OPINION

OPINION | JOHN BRUMMETT: Should people really rule?

Proposed Issue 2 asks voters to concede they're less responsible than legislators.

If Issue 2 passes because voters don't pay enough attention to realize they're being insulted, then the legislative premise will be borne out.

My personal observation--a sad one, made with apologies to both groups--is that the Arkansas General Assembly is a solid microcosm of the people of the state.

Issue 2 is a legislative referral, and it is simple. It is to put in the state Constitution that proposed ballot issues--constitutional amendments or initiated acts--will be considered approved by the people only if 60 percent of them vote in approval. Currently a simple 50 percent plus one does the trick, such as on Issue 2.

Do you get the irony that it would take only a majority vote of the people to require a 60 percent vote of the people?

The legislative reasoning also is simple. It's that the people keep doing stupid stuff and must be saved from themselves.

While that's true in terms of electing those very legislators and giving electoral votes to Donald Trump, the legislative offense-taking has to do solely with voter preference on a run of recent ballot issues.

In-charge Republican legislators are aghast that the people have voted--quite understandably in terms of their self-interest--to raise their minimum wage and legalize marijuana for medical purposes, with a doctor's note, for dealing with pain, illness or cancer-treatment effects.

There is a basic rhetorical debate about Issue 2 now taking place on an insiders' level among Republican legislators and people's advocates.

Critics say Issue 2 means legislators could make a law by a simple majority while the people could not except by 60 percent.
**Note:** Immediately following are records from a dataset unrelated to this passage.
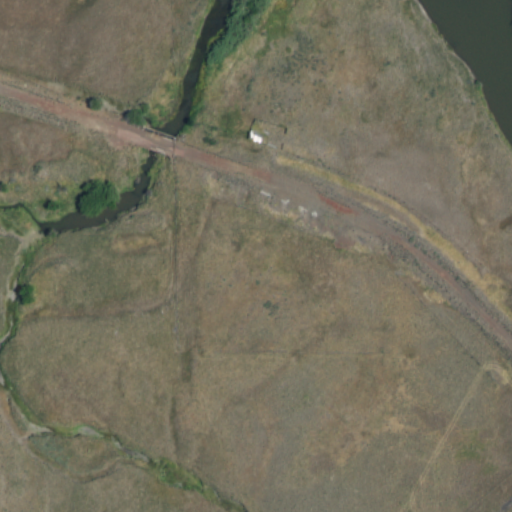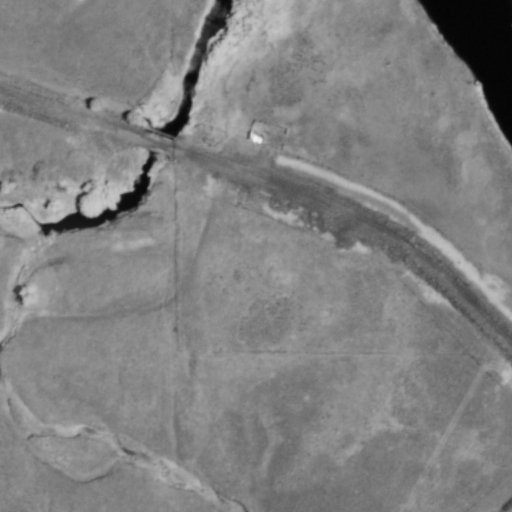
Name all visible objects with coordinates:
river: (506, 12)
road: (273, 182)
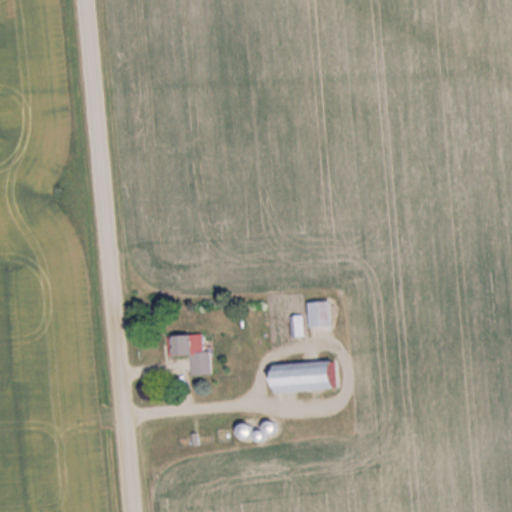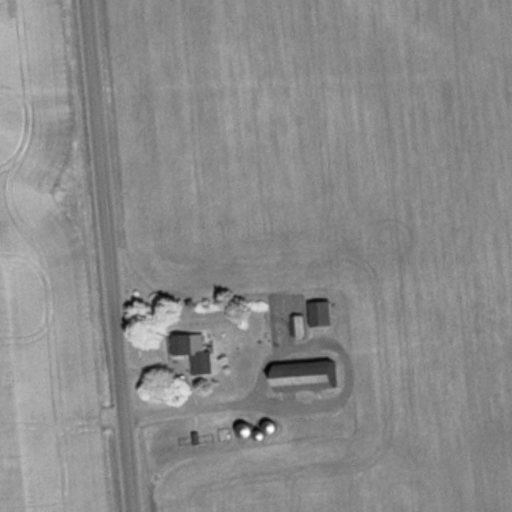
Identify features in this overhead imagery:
road: (103, 256)
building: (326, 315)
building: (197, 352)
building: (314, 377)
Republican legislators say that's hogwash because Issue 2 plainly says that the proposed new 60 percent threshold applies both to legislatively referred ballot issues and those qualified by public initiative and petitions.

Critics say legislators may pass bills to make laws by 50 percent plus one while voters under Issue 2 couldn't make laws except by 60 percent. Republican legislators say simple statutes are different from constitutional amendments and legislators can't amend the Constitution without a vote of the people.
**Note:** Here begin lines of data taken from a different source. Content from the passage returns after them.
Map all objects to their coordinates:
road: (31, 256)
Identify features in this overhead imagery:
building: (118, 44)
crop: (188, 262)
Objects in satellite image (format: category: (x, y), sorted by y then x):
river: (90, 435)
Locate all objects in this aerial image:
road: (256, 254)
Critics say laws are laws, and that, by the way, Issue 2 requires 60 percent for mere initiated acts on the ballot, which are precisely equivalent to legislative bills that can be made law by a simple majority.

Republican legislators say they must vote by three-fourths majorities to make appropriations of money. Critics say the people aren't making appropriations when they set a higher minimum wage or legalize medical marijuana or go along with four casinos in specific places. Republican legislators say the people essentially are forcing appropriations on legislators to establish casino and marijuana regulatory systems.
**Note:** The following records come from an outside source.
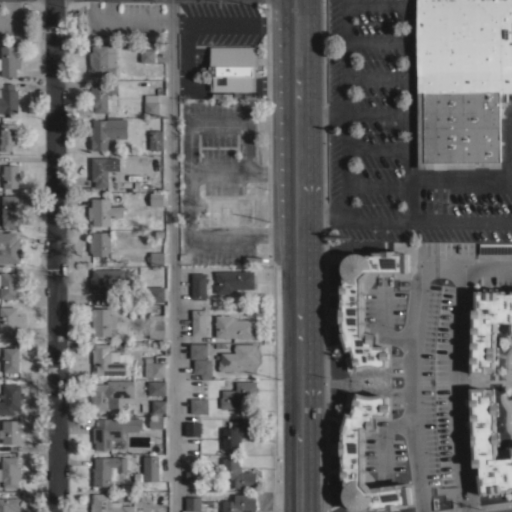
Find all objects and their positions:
road: (240, 23)
road: (186, 53)
building: (147, 54)
building: (147, 55)
road: (343, 56)
road: (405, 56)
building: (102, 59)
building: (102, 59)
building: (9, 60)
building: (231, 69)
building: (233, 69)
building: (461, 78)
building: (463, 78)
building: (103, 95)
building: (102, 96)
building: (8, 97)
building: (8, 98)
building: (151, 100)
building: (151, 104)
road: (319, 112)
road: (375, 112)
building: (106, 131)
building: (106, 132)
building: (8, 135)
building: (8, 136)
building: (156, 139)
building: (155, 140)
road: (510, 140)
road: (189, 145)
road: (344, 166)
building: (103, 169)
building: (101, 172)
building: (10, 175)
building: (10, 176)
road: (460, 178)
building: (156, 198)
building: (157, 198)
building: (9, 209)
building: (9, 210)
building: (103, 210)
building: (103, 211)
road: (408, 221)
road: (482, 221)
road: (211, 237)
building: (99, 243)
building: (100, 243)
building: (9, 246)
building: (494, 246)
building: (9, 247)
road: (173, 255)
road: (297, 255)
road: (55, 256)
building: (156, 257)
road: (487, 262)
building: (233, 280)
building: (233, 280)
building: (104, 282)
building: (104, 282)
building: (8, 284)
building: (8, 285)
building: (198, 285)
building: (198, 286)
building: (155, 293)
building: (364, 303)
building: (366, 306)
building: (10, 320)
building: (10, 320)
building: (102, 321)
building: (198, 321)
building: (102, 322)
building: (198, 322)
building: (156, 326)
building: (157, 326)
building: (233, 326)
building: (490, 326)
building: (234, 327)
building: (487, 327)
building: (198, 350)
building: (238, 356)
building: (238, 357)
building: (10, 359)
building: (11, 359)
building: (200, 359)
building: (107, 360)
building: (108, 360)
building: (154, 367)
building: (202, 367)
building: (153, 368)
road: (456, 374)
road: (414, 378)
building: (156, 387)
building: (156, 387)
building: (109, 393)
building: (109, 393)
building: (238, 394)
building: (240, 395)
building: (10, 398)
building: (11, 398)
building: (158, 405)
building: (198, 405)
building: (199, 405)
building: (158, 406)
building: (156, 421)
building: (155, 422)
building: (192, 428)
building: (192, 428)
building: (113, 429)
building: (112, 430)
building: (10, 431)
building: (10, 431)
building: (237, 432)
building: (237, 432)
building: (490, 441)
building: (487, 444)
building: (365, 458)
building: (367, 458)
building: (150, 467)
building: (151, 467)
building: (107, 469)
building: (107, 469)
building: (10, 471)
building: (10, 471)
building: (237, 473)
building: (238, 473)
building: (192, 477)
building: (192, 477)
building: (192, 502)
building: (192, 503)
building: (240, 503)
building: (240, 503)
building: (9, 504)
building: (9, 504)
building: (107, 504)
building: (108, 504)
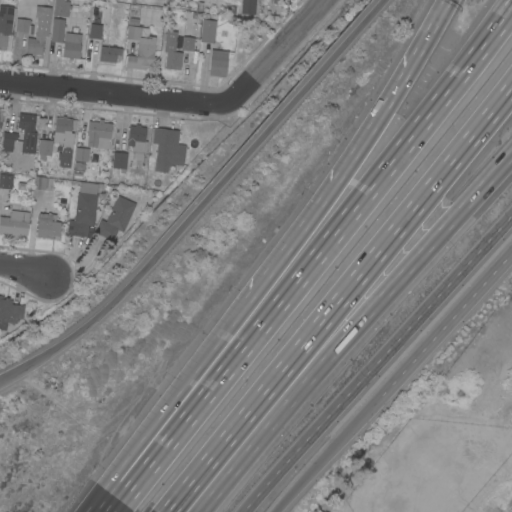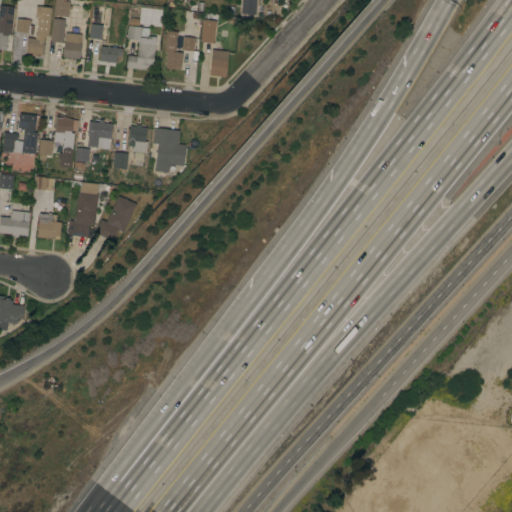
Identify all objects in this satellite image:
building: (248, 7)
building: (60, 8)
building: (61, 8)
building: (99, 22)
building: (5, 25)
building: (21, 25)
building: (4, 26)
building: (24, 26)
building: (57, 30)
building: (57, 30)
building: (39, 31)
building: (94, 31)
building: (207, 31)
building: (208, 31)
building: (38, 35)
building: (187, 44)
building: (71, 45)
building: (71, 46)
building: (140, 48)
building: (140, 48)
building: (175, 49)
building: (172, 51)
road: (277, 53)
building: (106, 55)
building: (107, 55)
building: (217, 63)
building: (218, 63)
road: (114, 93)
building: (0, 123)
building: (0, 124)
building: (27, 132)
building: (99, 133)
building: (63, 137)
building: (136, 137)
building: (19, 138)
building: (137, 138)
building: (63, 140)
building: (8, 142)
building: (93, 144)
building: (44, 148)
building: (44, 149)
building: (167, 149)
building: (167, 149)
road: (356, 149)
building: (80, 155)
building: (118, 161)
building: (119, 161)
building: (78, 167)
building: (5, 181)
building: (6, 181)
building: (42, 183)
building: (43, 183)
road: (200, 202)
building: (82, 211)
building: (82, 214)
building: (115, 218)
building: (115, 219)
building: (14, 223)
building: (14, 224)
building: (46, 226)
building: (47, 227)
road: (305, 256)
road: (24, 268)
road: (341, 297)
building: (9, 311)
building: (10, 311)
road: (353, 328)
road: (445, 328)
road: (375, 362)
road: (180, 402)
road: (325, 455)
Decide for yourselves whom you find persuasive in all that. But consider as well whether that debate makes a darn--which it doesn't--to the point, which is that legislators don't like what the people have been doing by a majority and therefore seek to get the people to give up voting power.

Republican legislators say they merely seek to protect the people from "outside influence," presumably sinister marijuana legalizers, alien conspirators for a living wage or Joe Biden-sent carpetbaggers.

I argue that the outside influencers we should worry most about are the Trumpsters nationwide who anted up most of Sarah Sanders' millions for her gubernatorial campaign to convert the state to an insurrection outpost where real history can't be taught in schools that are deliberately pitted against each other to produce some better than others--in open defiance of equity and adequacy mandates of the state Constitution and the Lake View ruling.

Meantime, there was a newspaper endorsement the other day of Issue 2. It simply argued that a constitution shouldn't be amended willy-nilly.

It cited the U.S. Constitution, which can be amended only arduously and by state legislative votes, not people's direct votes. Congress must vote by a two-thirds majority both in the House and Senate to refer an amendment to the states, and 38 state legislatures must then approve of that proposal.

I might go for that argument if the state Constitution was as gloriously principled as the U.S. Constitution, which it isn't, and if the state would go all in on restricting the direct power of the people in the way the federal government restricts it.

That is to say Arkansas would allow the Legislature to refer proposed constitutional amendments only by two-thirds votes of the House and Senate, and then only to the 75 counties, not the people, with three-fourths of the quorum courts of those 75 counties required to vote to ratify.

We also would need to elect our governors not by popular vote, but a state electoral college in which all 75 counties get two votes equally and then varying votes based on population.

Failing any of that, the decision really comes down to whether the people choose to maintain as our state motto "regnat populus," meaning the people rule, or change that to "regnant populus my hind end."